Heterogeneous-PAKE: Bridging the Gap between PAKE Protocols and Their Real-World Deployment

Abstract

Two entities, who only share a password and communicate over an insecure channel, authenticate each other and agree on a large session key for protecting their subsequent communication. This is called the password-authenticated key exchange (PAKE) protocol.

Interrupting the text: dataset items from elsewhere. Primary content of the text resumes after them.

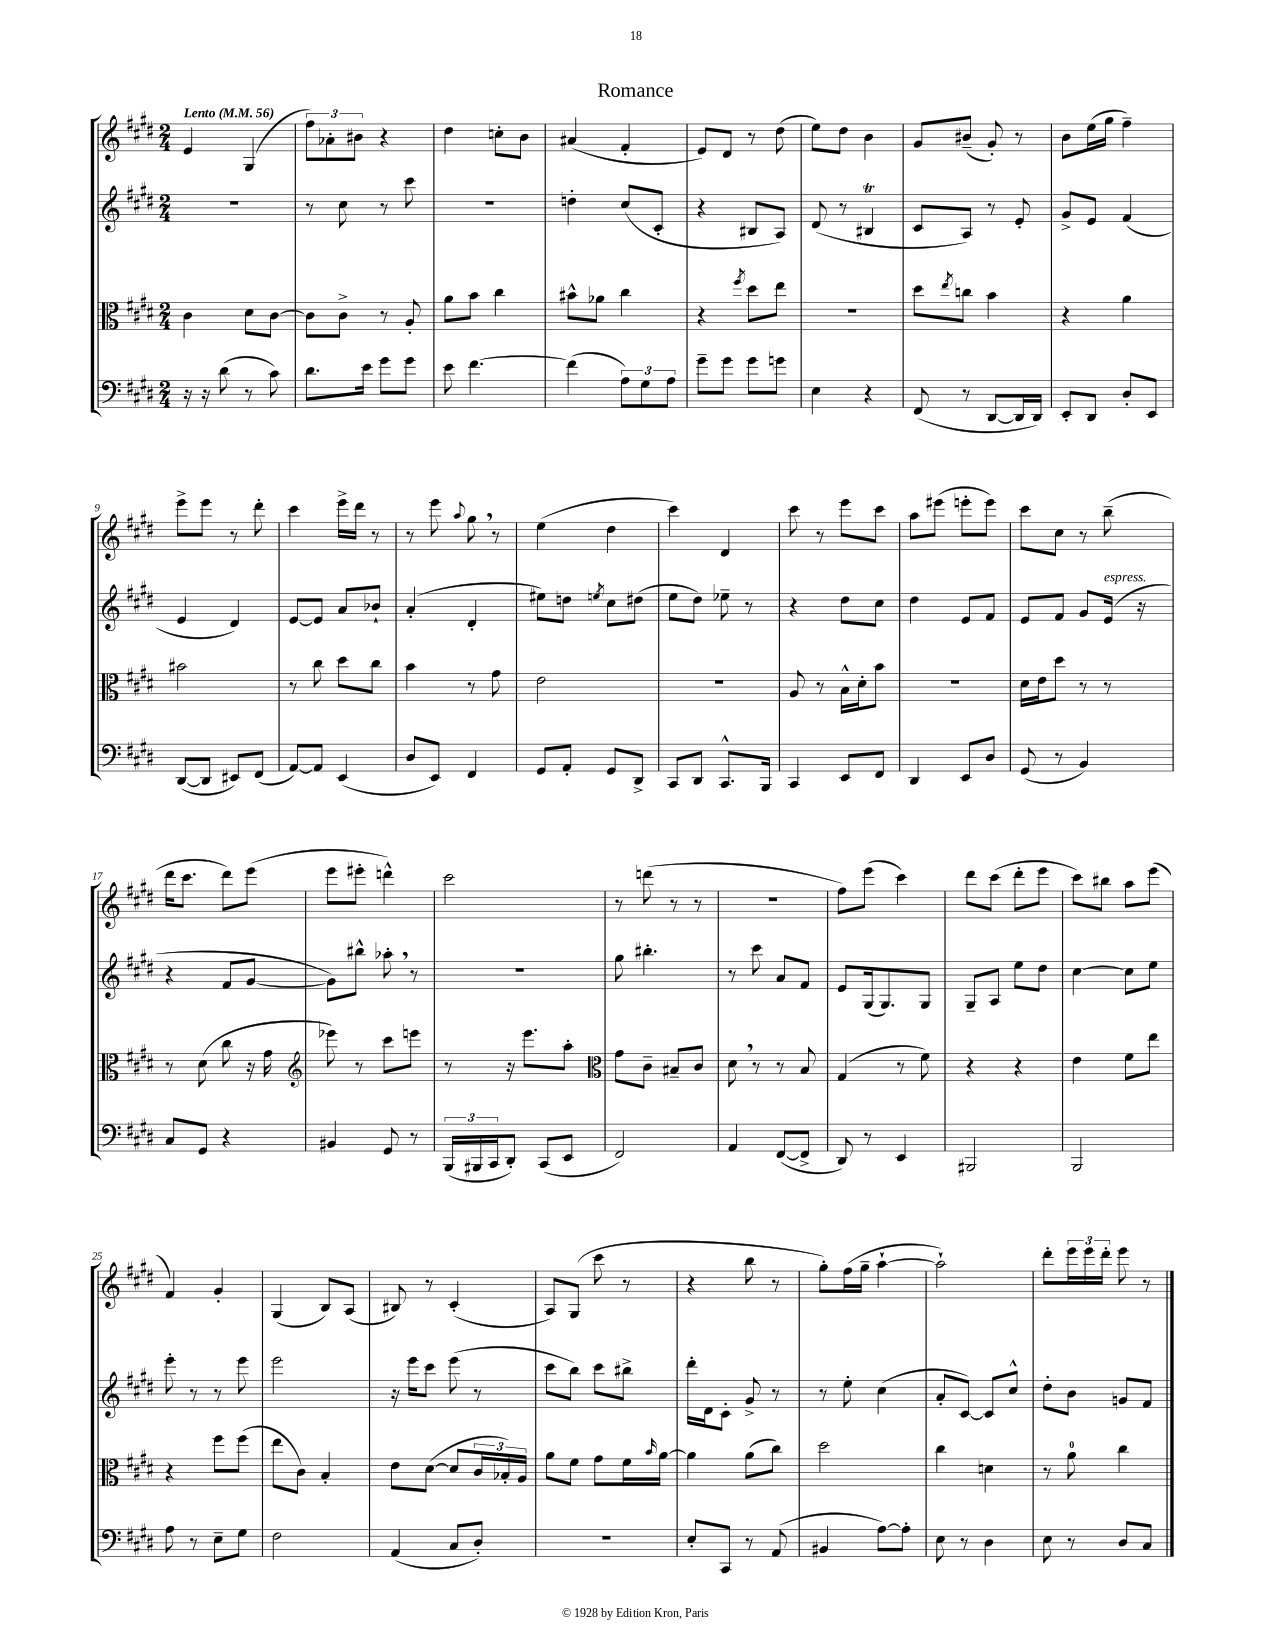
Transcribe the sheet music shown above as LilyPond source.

\header { title = "Romance" }
<<
\new StaffGroup <<
\new Staff = "s0" {
    \clef treble \key e \major \numericTimeSignature \time 2/4 \tempo "Lento" 4 = 56
    e'4 gis4( |
    \tuplet 3/2 { fis''8) aes'8-. bis'8 } r4 |
    dis''4 c''8-. b'8 |
    ais'4( fis'4-. |
    e'8) dis'8 r8 dis''8( |
    e''8) dis''8 b'4 |
    gis'8 bis'8--( gis'8-.) r8 |
    b'8 e''16( gis''16 fis''4--) |
    e'''8-> e'''8 r8 dis'''8-. |
    cis'''4 e'''16-> dis'''16 r8 |
    r8 e'''8 \appoggiatura { a''8 } gis''8 \breathe r8 |
    e''4( dis''4 |
    cis'''4) dis'4 |
    cis'''8 r8 e'''8 cis'''8 |
    a''8 eis'''8( e'''8-. e'''8) |
    cis'''8 cis''8 r8 b''8--( |
    dis'''16 cis'''8. dis'''8) e'''8( |
    e'''8 eis'''8-. d'''4-^) |
    cis'''2 |
    r8 d'''8( r8 r8 |
    R2 |
    fis''8) e'''8( cis'''4) |
    dis'''8 cis'''8( dis'''8-. e'''8 |
    cis'''8) bis''8 a''8 e'''8( |
    fis'4) gis'4-. |
    gis4( b8) a8( |
    bis8) r8 cis'4-.( |
    a8) gis8( cis'''8 r8 |
    r4 b''8 r8 |
    gis''8-.) fis''16( gis''16-- a''4~-! |
    a''2-!) |
    dis'''8-. \tuplet 3/2 { e'''16 e'''16 dis'''16-. } e'''8 r8 \bar "|." |
}
\new Staff = "s1" {
    \clef treble \key e \major \numericTimeSignature \time 2/4
    R2 |
    r8 cis''8 r8 cis'''8 |
    R2 |
    d''4-. cis''8( cis'8-. |
    r4 bis8 a8) |
    dis'8( r8 bis4\trill |
    cis'8 a8) r8 e'8-. |
    gis'8-> e'8 fis'4( |
    e'4 dis'4) |
    e'8~ e'8 a'8 bes'8-! |
    a'4-.( dis'4-. |
    eis''8) d''8 \acciaccatura { e''8 } cis''8 dis''8( |
    e''8 dis''8) ees''8-- r8 |
    r4 dis''8 cis''8 |
    dis''4 e'8 fis'8 |
    e'8 fis'8 gis'8 e'16^\markup { \italic "espress." }( r16 |
    r4 fis'8 gis'8~ |
    gis'8) bis''8-^ aes''8-. \breathe r8 |
    r2 |
    gis''8 bis''4.-. |
    r8 cis'''8 a'8 fis'8 |
    e'8 gis16( gis8.) gis8 |
    gis8-- a8 e''8 dis''8 |
    cis''4~ cis''8 e''8 |
    e'''8-. r8 r8 e'''8 |
    e'''2 |
    r16 e'''16 cis'''8 e'''8( r8 |
    cis'''8 b''8) cis'''8 bis''8-> |
    dis'''16-. dis'16 cis'8-. gis'8-> r8 |
    r8 e''8-. cis''4( |
    a'8-. cis'8~) cis'8 cis''8-^ |
    dis''8-. b'8 g'8 fis'8 \bar "|." |
}
\new Staff = "s2" {
    \clef alto \key e \major \numericTimeSignature \time 2/4
    cis'4 dis'8 cis'8~ |
    cis'8 cis'8-> r8 a8-. |
    a'8 b'8 cis''4 |
    bis'8-^ aes'8 cis''4 |
    r4 \acciaccatura { fis''8 } dis''8 e''8 |
    R2 |
    dis''8 \acciaccatura { e''8 } c''8 b'4 |
    r4 a'4 |
    bis'2 |
    r8 cis''8 dis''8 cis''8 |
    b'4 r8 gis'8 |
    e'2 |
    R2 |
    a8 r8 b16-^ dis'16-. b'8 |
    R2 |
    dis'16 e'16 dis''8 r8 r8 |
    r8 dis'8( cis''8 r16 gis'16 |
    \clef treble ees'''8) r8 cis'''8 e'''8 |
    r8 r16 e'''8. a''8-. |
    \clef alto gis'8 cis'8-- bis8-- cis'8 |
    dis'8 \breathe r8 r8 b8 |
    gis4( r8 fis'8) |
    r4 r4 |
    e'4 fis'8 e''8 |
    r4 fis''8 fis''8( |
    e''8 cis'8) b4-. |
    e'8 dis'8~( dis'8 \tuplet 3/2 { cis'16 bes16-.) a16 } |
    a'8 fis'8 gis'8 fis'16 \grace { b'16 } a'16~ |
    a'4 a'8( cis''8) |
    dis''2 |
    cis''4 d'4 |
    r8 a'8-0 cis''4 \bar "|." |
}
\new Staff = "s3" {
    \clef bass \key e \major \numericTimeSignature \time 2/4
    r16 r16 dis'8( r8 cis'8) |
    dis'8. e'16 gis'8 gis'8 |
    e'8 fis'4.~ |
    fis'4( \tuplet 3/2 { a8) gis8 a8 } |
    gis'8-- gis'8 gis'8 g'8 |
    e4 r4 |
    fis,8( r8 dis,8~ dis,16 dis,16) |
    e,8-. dis,8 dis8-. e,8 |
    dis,8~( dis,8 eis,8) fis,8( |
    a,8~) a,8 e,4( |
    dis8 e,8) fis,4 |
    gis,8 a,8-. gis,8 dis,8-> |
    cis,8 dis,8 cis,8.-^ b,,16 |
    cis,4 e,8 fis,8 |
    dis,4 e,8 dis8 |
    gis,8( r8 b,4) |
    cis8 gis,8 r4 |
    bis,4 gis,8 r8 |
    \tuplet 3/2 { b,,16( bis,,16 cis,16 } dis,8-.) cis,8( e,8 |
    fis,2) |
    a,4 fis,8~( fis,8-> |
    dis,8) r8 e,4 |
    bis,,2 |
    b,,2 |
    a8 r8 e8-- gis8 |
    fis2 |
    a,4( cis8 dis8-.) |
    R2 |
    e8-. cis,8 r8 a,8( |
    bis,4 a8~) a8-. |
    e8 r8 dis4 |
    e8 r8 dis8 cis8 \bar "|." |
}
>>
>>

PAKE protocol has been considered a suitable substitute for the prevailing hash-based authentication which is vulnerable to various attacks. However, vendors are discouraged by both its prohibitively computational overheads as well as integrating costs, leading to its limited use since being proposed. After carefully analyzing the general workflow of PAKE protocols, we present Heterogeneous-PAKE, an entire PAKE stack with high-performance and compatibility for both client-side and server-side for Web systems. Using SRP and SPAKE2+ as case studies, we conduct a series of comprehensive experiments, especially comparing with the conventional hash-based solutions to evaluate the Heterogeneous-PAKE. The implementation harvests high throughput on the server-side with over 240k, 70k, 30k, and 1,650k operations per second for SRP-1024, SRP-1536, SRP-2048, and SPAKE2+ respectively. Meanwhile, on most testing platforms, the latency is well controlled within user-acceptable bounds, especially the SPAKE2+ whose delay is less than 3x that of a traditional authentication approach based on Bcrypt. The empirical results demonstrate that the Heterogeneous-PAKE is a very economical (with only a GPU-ready server) and convenient (with an easy-to-integrate software stack without user participation or database rebuilding) solution for upgrading existing systems with high-performance PAKE services.